By Turner Poissonnier. Cake. Published at Tuesday, August 20th, 2019 - 14:46:21 PM.
I suggest you take a pad and writing utensil, so you can take notes. Sometimes that is unnecessary because you’ll run into or taste a cake you absolutely hate, but I’d even make note of that, in case someone you know has recommended that baker or that particular flavor. You will want to remember why you didn’t choose the cake or baker and have a definitive reason for not going with it or the baker. I know it all sounds strange even impossible. It is true that our tastes change suddenly even from childhood to a couple of years and definitely after 10 – 15 years, in terms of what we like or don’t like. Take notes, it will save the day and your taste memory.
The added sweetness, fruits, minced cakes are from the ”Bride’s Pie” which became the norm in 19th century England. Sometimes that pie was even made from mutton, especially if the family was not of the elite or royal lineage, with wealth to have the sweet meats. By the late 19th century, the bride’s pie was out and single tiered plum cakes were the norm or trend of the day. It was not until much later when guest lists expanded that cake or wedding cake, earlier called the ”Bride’s Cake”, that layering started to become trendy. Initially the layers were just mock-ups, much like the mock or fake cakes of today in which it was all either hardened sugar or hardened frosting on the top layers. As you know the use of the fake cake is for pictures now and the first cut. Nowadays the fake cake after the first cut and pictures is taken to the kitchen or back room while the cuttings for the guests are taken from a sheet cake of the same frosting design. This is both for convenience and to keep the cost of the wedding cake down to a minimum.

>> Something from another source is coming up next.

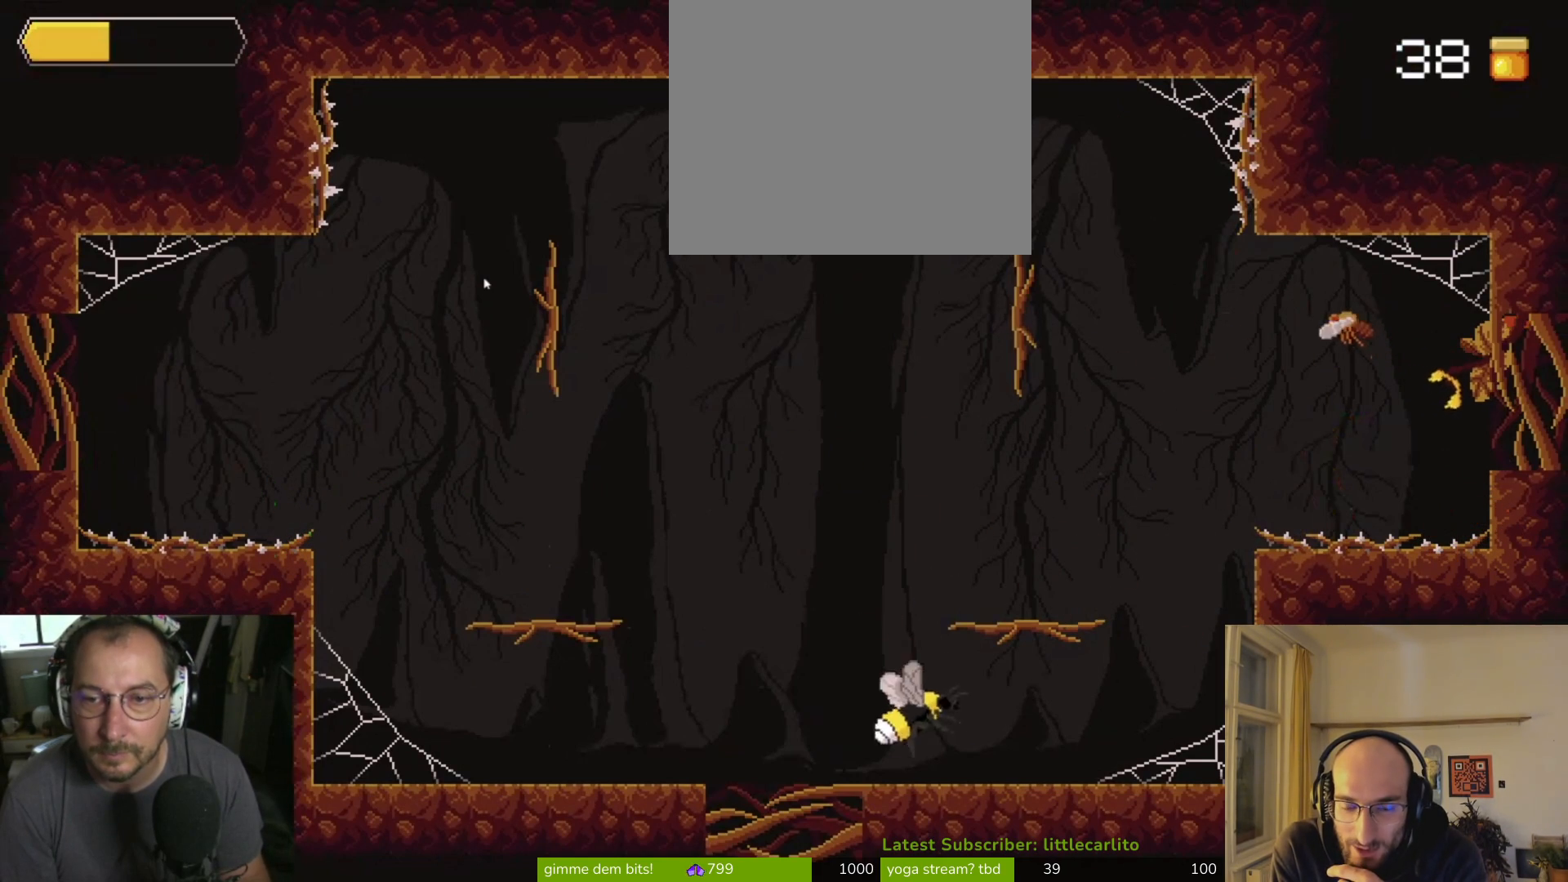
{"buttons": ["CROSS"], "left_stick": "up-right", "right_stick": "center", "events": [[67, "CROSS", "down"], [67, "R1", "down"], [267, "R1", "up"], [333, "CROSS", "up"], [433, "CROSS", "down"]]}
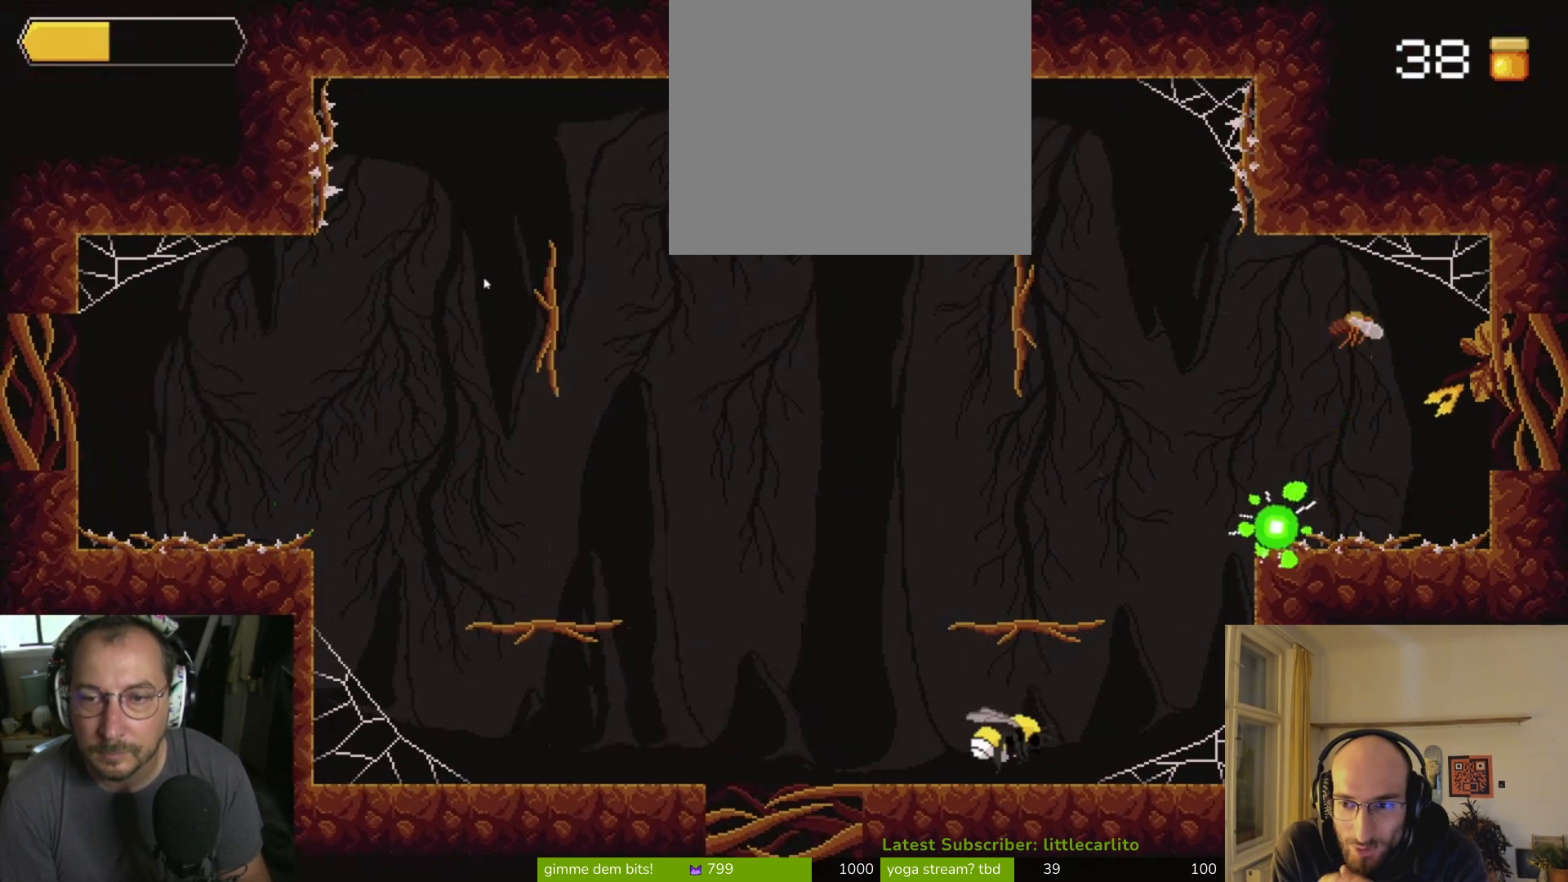
{"buttons": [], "left_stick": "center", "right_stick": "center", "events": [[300, "CROSS", "up"], [467, "left_stick", "center"]]}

Here’s the last one I came across, but I am sure there are many others, do you know how the tiered cake became the tiered cake? No? It seems guests of a wedding would bring sweet buns to the wedding feast, pile them as high as possible and the request, probably demand the new married couple to kiss over the top of the sweet buns. A French men came along in England and said enough with the piled sweet buns, let me just make a cake that has tiers.
Another addition is placing wide ribbons around the base of each tier of the cake. Grosgrain or satin ribbon is typical or the baker can create faux ribbons from the frosting. Mimicking a pattern or a motif from the bridal gown is another great trend which helps to coordinate the wedding as a whole. The cake designer might duplicate in frosting the gown’s lace or embroidery pattern, or copy the bride’s unique necklace. For a more playful look, he or she may simply put some jewelry on the cake, like crystals or faux pearls to mirror the bride’s jewelry. Meanwhile, the traditional wedding cake is still abundant with frosting flowers, swags and swirls.